What's it like inside?
Again, it's like the saloon. So you get the same blend of tastefully hued materials, pleated leather and its button-fest dashboard. It's a nice-looking affair is no worse to look at than a BMW 3 Series or Audi A4, but the Mercedes-Benz C-Class just does it all so much better. Build quality and controls are top notch, too. The digital instrumentation is nice to look at too, with a subtle 3D effect that adds real depth to the view ahead.
The interior highlight is the optional Innovation Pack, which brings you a 12.3-inch digital instrument cluster that will show you – on screen – what's happening alongside when signalling left or right. Sounds gimmicky, but it really does work on the move. Other than that, it's standard digital fare, and it all works seamlessly with Apple CarPlay and Android Auto.
It's roomy in the front if you like a low-slung driving position, but the rear bench isn't quite so generous, with tight legroom being the biggest criticism. Of its rivals, we'd say only the Jaguar XE is more cramped. Despite its swoopy coupe-like rear styling, the luggage space in the Shooting Brake is not bad at all – the carrying capacity with the rear seats down is 1565 litres, which beats the BMW 3 Series Touring's 1510, let alone the 1300 you get in the sleeker 4 Series Gran Coupe.

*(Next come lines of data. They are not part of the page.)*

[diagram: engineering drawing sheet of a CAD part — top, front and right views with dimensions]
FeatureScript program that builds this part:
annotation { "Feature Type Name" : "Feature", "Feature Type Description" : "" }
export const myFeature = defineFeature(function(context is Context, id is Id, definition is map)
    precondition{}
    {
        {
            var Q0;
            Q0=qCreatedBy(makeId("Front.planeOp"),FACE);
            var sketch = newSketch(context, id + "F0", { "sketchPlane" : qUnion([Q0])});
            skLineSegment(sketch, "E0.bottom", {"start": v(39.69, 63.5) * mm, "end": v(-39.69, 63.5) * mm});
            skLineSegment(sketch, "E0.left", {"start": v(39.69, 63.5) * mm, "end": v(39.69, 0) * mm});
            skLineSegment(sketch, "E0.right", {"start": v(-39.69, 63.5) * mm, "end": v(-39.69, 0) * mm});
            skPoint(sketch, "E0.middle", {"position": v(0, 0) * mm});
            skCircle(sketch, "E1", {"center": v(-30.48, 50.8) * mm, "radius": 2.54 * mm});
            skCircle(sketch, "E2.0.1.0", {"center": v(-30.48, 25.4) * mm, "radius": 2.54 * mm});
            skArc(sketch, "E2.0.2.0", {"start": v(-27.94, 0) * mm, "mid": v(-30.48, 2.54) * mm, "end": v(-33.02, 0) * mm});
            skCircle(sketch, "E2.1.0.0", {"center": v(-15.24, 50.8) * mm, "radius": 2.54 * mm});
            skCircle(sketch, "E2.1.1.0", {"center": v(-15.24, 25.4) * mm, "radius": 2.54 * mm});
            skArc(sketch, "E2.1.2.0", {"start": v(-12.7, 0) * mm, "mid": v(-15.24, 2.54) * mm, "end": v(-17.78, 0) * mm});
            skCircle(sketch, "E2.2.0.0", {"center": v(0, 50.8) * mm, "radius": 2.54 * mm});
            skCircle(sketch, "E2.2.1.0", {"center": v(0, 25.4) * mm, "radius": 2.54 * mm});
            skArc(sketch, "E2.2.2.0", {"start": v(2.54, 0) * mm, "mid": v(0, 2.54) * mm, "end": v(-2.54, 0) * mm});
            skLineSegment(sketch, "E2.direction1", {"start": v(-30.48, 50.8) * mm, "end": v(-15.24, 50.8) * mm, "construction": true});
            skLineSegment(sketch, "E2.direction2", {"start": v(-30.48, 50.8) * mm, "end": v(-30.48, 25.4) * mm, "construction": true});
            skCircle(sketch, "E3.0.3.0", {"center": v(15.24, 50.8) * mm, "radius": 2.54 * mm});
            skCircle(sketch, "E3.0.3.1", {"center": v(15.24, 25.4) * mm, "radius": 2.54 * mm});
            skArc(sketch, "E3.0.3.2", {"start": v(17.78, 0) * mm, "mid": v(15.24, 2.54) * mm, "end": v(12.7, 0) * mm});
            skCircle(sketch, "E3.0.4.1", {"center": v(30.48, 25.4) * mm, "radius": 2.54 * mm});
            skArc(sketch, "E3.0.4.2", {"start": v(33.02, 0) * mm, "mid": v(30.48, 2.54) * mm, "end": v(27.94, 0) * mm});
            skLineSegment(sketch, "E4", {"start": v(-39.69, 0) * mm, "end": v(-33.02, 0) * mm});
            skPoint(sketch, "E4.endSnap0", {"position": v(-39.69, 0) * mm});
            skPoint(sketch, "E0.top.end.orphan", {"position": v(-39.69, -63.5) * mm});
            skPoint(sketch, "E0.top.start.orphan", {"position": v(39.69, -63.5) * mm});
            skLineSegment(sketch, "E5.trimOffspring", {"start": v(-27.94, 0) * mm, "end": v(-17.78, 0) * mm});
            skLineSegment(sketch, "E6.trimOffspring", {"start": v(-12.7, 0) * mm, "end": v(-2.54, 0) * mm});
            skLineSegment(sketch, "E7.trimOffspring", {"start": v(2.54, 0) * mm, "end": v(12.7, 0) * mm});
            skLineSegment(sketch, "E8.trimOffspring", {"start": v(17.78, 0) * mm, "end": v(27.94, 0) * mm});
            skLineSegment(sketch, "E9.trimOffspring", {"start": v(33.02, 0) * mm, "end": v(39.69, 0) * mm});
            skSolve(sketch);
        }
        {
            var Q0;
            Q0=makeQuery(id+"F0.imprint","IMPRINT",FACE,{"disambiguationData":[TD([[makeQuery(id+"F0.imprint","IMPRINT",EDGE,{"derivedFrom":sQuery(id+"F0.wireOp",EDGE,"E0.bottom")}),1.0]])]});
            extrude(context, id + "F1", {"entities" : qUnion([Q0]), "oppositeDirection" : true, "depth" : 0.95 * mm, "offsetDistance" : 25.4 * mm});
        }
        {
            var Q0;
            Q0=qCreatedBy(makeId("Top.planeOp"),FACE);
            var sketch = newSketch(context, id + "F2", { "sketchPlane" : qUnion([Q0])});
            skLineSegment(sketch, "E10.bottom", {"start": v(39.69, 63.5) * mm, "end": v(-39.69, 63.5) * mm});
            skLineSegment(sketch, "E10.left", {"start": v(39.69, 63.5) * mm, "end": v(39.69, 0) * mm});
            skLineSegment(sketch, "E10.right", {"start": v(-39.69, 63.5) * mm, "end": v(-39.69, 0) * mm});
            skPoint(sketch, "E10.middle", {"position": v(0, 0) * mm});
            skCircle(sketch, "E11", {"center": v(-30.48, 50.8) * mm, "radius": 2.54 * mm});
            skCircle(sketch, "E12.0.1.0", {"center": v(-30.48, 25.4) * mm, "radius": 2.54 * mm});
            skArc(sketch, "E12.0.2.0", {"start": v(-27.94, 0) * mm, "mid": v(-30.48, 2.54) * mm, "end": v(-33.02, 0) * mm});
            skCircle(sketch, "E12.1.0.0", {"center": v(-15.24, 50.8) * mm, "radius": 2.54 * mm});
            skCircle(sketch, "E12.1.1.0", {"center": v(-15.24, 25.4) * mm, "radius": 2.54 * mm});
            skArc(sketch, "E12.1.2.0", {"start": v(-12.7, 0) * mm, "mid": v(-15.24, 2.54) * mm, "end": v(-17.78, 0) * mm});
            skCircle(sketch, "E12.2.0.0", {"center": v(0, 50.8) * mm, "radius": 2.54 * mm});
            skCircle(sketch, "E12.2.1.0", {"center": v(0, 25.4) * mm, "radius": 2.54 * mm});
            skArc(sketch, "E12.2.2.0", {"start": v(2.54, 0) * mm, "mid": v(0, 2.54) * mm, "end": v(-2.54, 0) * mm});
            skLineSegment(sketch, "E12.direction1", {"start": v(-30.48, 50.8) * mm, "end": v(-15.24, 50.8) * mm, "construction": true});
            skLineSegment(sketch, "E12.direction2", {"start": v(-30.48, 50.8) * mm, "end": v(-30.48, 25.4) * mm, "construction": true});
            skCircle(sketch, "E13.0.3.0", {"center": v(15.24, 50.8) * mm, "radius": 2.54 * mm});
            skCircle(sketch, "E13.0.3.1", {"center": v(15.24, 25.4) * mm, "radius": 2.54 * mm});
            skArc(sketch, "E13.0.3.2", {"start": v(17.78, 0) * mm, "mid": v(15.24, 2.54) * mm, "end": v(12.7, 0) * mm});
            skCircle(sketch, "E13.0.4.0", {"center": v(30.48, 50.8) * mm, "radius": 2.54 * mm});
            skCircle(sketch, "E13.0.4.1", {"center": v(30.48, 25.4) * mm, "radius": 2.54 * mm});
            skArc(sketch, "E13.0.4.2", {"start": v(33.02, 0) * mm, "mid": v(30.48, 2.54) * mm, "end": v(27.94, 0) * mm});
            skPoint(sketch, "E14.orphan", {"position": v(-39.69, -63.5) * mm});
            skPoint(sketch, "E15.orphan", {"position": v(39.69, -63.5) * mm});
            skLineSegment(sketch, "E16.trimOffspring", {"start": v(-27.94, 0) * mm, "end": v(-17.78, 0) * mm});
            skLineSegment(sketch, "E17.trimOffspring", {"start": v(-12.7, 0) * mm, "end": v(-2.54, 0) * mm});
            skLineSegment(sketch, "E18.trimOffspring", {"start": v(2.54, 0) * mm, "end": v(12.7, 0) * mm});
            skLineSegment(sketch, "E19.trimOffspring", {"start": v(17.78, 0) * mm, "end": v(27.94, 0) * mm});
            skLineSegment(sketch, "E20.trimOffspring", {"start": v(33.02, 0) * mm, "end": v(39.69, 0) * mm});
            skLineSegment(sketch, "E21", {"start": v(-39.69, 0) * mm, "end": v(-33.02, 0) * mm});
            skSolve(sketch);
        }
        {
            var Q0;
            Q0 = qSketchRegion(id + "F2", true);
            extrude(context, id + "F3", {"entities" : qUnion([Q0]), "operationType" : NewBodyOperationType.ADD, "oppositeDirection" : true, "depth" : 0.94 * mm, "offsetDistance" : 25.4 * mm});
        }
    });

Genesis G70 Shooting Brake: verdict
The G70 Shooting Brake is a likeable, left-field choice in a sea of me-too designs, and we like it all the more for that. It's good to drive, with keen handling, but let down by a weak range of engines and a lack of any sort of electrification. We suspect it's a grower, and most will be sold on the strength of Genesis's promised customer support rather than the car's relative merits compared with the opposition.